#10

110 14 6
                                    


– Oliver?

Przeszył mnie dreszcz. Nie musiałem się obracać, by poznać ten głęboki głos.

– Brett? – Odwróciłem się w jego stronę.

Uśmiechał się. Miał na sobie szary, obcisły sweter i czarne jeansy. Włosy miał jak zwykle starannie uczesane i ułożone.

– Niezła koszulka – oznajmił, podchodząc do mnie bliżej. Istotnie, nieźle wyglądałem w stylu na Lou.

Cofnąłem się, wyczuwając tyłkiem umywalkę. Podparłem się nad nią dłońmi.

– Dzięki – mruknąłem.

Myślałem, że to koniec tej dziwnej sytuacji. Odwróciłem się w stronę umywalki i włączyłem wodę.

Poczułem, jak palce Bretta ujęły kawałek mojej koszulki.

– Ciekawe, jak wyglądałbyś bez niej. – Czułem jego oddech na moim uchu.

W duchu jęknąłem. Wiem, że to głupie i szczeniackie, ale hmmm... Brett mnie troszkę, ale tylko troszkę podniecił. Nie mogło się to równać z tym co czułem przy Adrianie. Ani trochę. A jednak – Brett był przystojny, towarzyski i popularny.

Jednak cały czas czułem, że to nie w porządku. Wobec mnie i samego Bretta.

Miałem już coś powiedzieć, ale ktoś inny mnie wyręczył:

– Pewnie tak samo dobrze jak z. – Głos Carrie wyrwał mnie z jakiegokolwiek rozważania o tej dziwnej sytuacji.

Obróciliśmy się z Brettem. Mimo to nadal czułem jego zapach i ciepło. Stał blisko mnie. Gdybym tylko chciał, mógłbym mu przyłożyć.

Carrie spoglądała na nas spod przymrużonych powiek. Wyglądała drapieżnie i groźnie. Miała czarne szpilki, dodające jej kilka centymetrów i czarną, przykrótką sukienkę. Jej makijaż wyglądał o wiele ostrzej niż zazwyczaj.
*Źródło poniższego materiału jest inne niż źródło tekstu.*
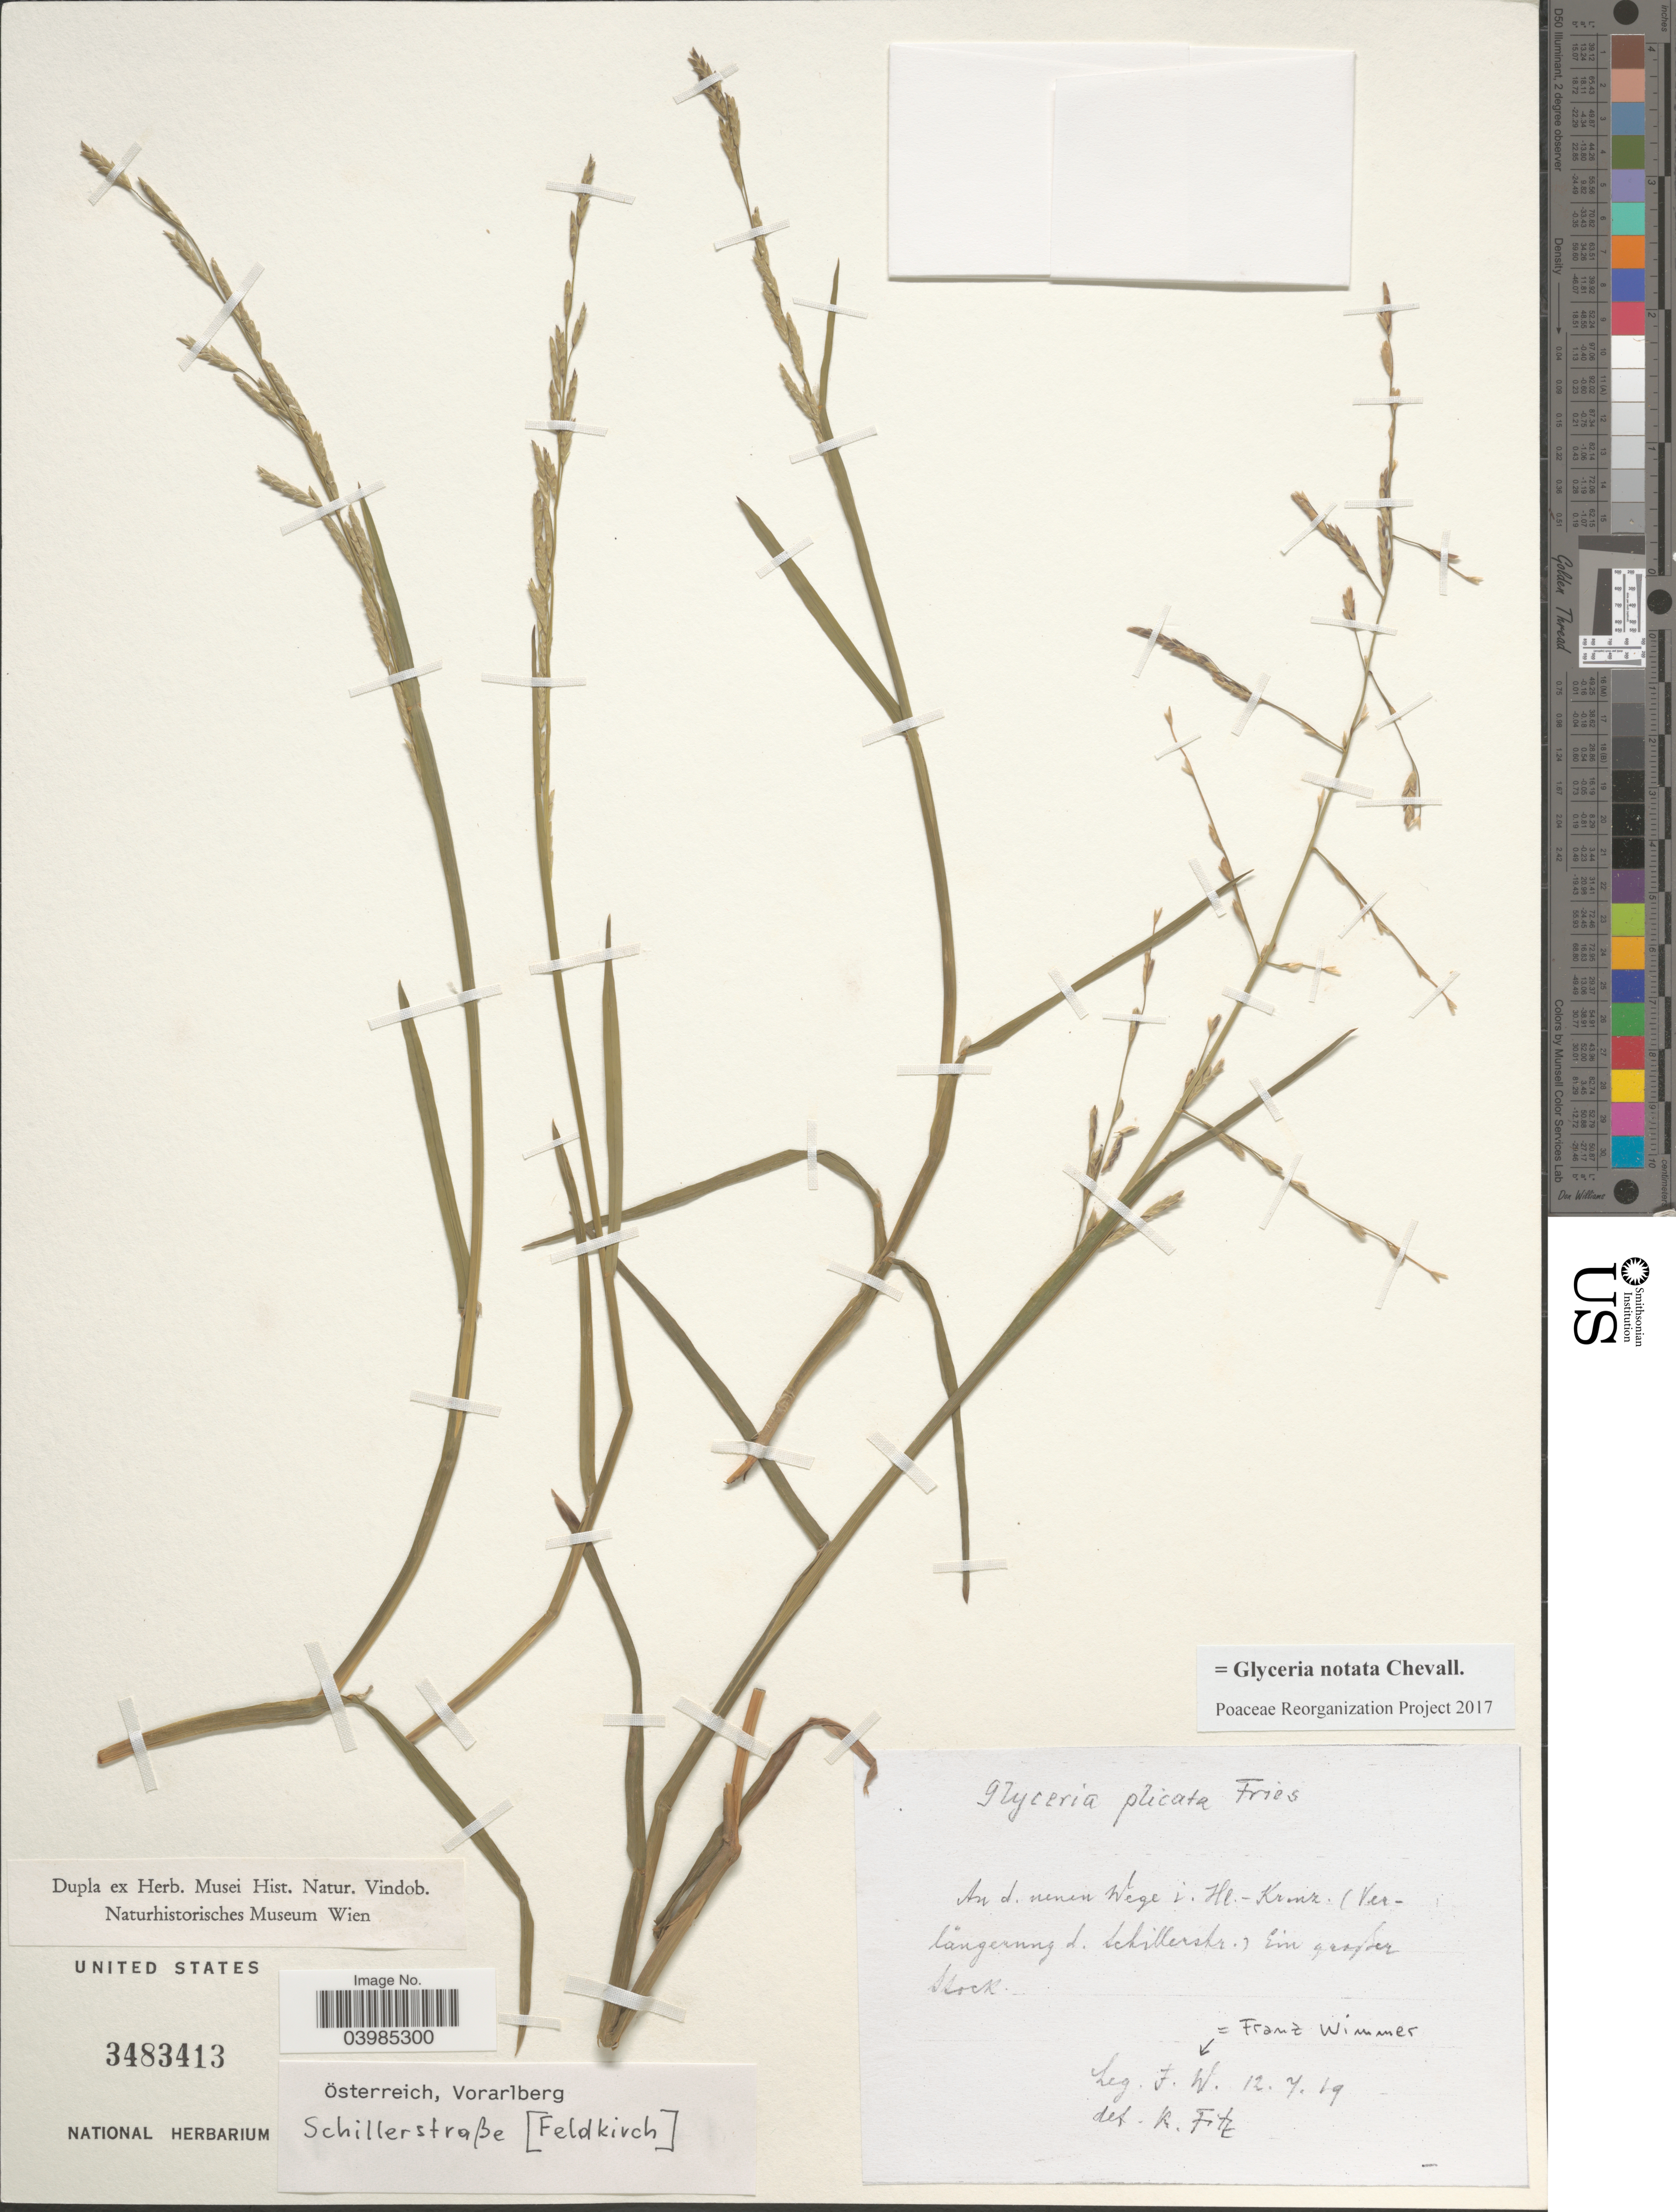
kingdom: Plantae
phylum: Tracheophyta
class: Liliopsida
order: Poales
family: Poaceae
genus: Glyceria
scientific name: Glyceria notata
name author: Chevall.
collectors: F. E. Wimmer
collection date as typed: Transcribed d/m/y: 12/7/19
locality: An d. nenin Wege i. Hl.-Krinz. (Verlängernng d. Schillerskr.) Ein garfer [interpreted] stock [interpreted].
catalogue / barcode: US 3483413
Zastanawiałem się, czy ma okres, czy Phil zrobił coś nie tak.

– Zabieraj swoje obleśne łapy, Franklin – powiedziała Car, prawie warcząc.

Chłopak uniósł ręce i wzruszył ramionami.

– Złapałaś mnie na gorącym uczynku – oznajmił beztrosko.

Carrie wystawiła w moją stronę dłoń.

– Chodź, nie chcę, żeby cię zgwałcił – mruknęła, rzucając Brettowi złowieszcze spojrzenie.

Podszedłem do niej, czując się jak kompletna ciota.

Serio? Być obronionym przez dziewczynę?

Jej dłoń zacisnęła się na mojej władczo.

– Co robiłaś w toalecie? Nie jest koedukacyjna, z tego co wiem? – spytałem Carrie, chcąc rozluźnić atmosferę.

Warknęła, a ja nie miałem ochoty protestować.

Czułem się jak kompletna ciota.

Odprowadziła mnie, aż pod drzwi szatni.

– Tylko tutaj się pilnuj, dobrze? – powiedziała, poprawiając mój kardigan.

– Dobrze, mamo. – Roześmiałem się, za co oberwałem kuksańca.

– Mówię poważnie. – I na taką wyglądała. Była też zaniepokojona. – Wiem, że jesteś chłopakiem, ale... dziewictwo powinno się stracić, z kimś na kim ci zależy.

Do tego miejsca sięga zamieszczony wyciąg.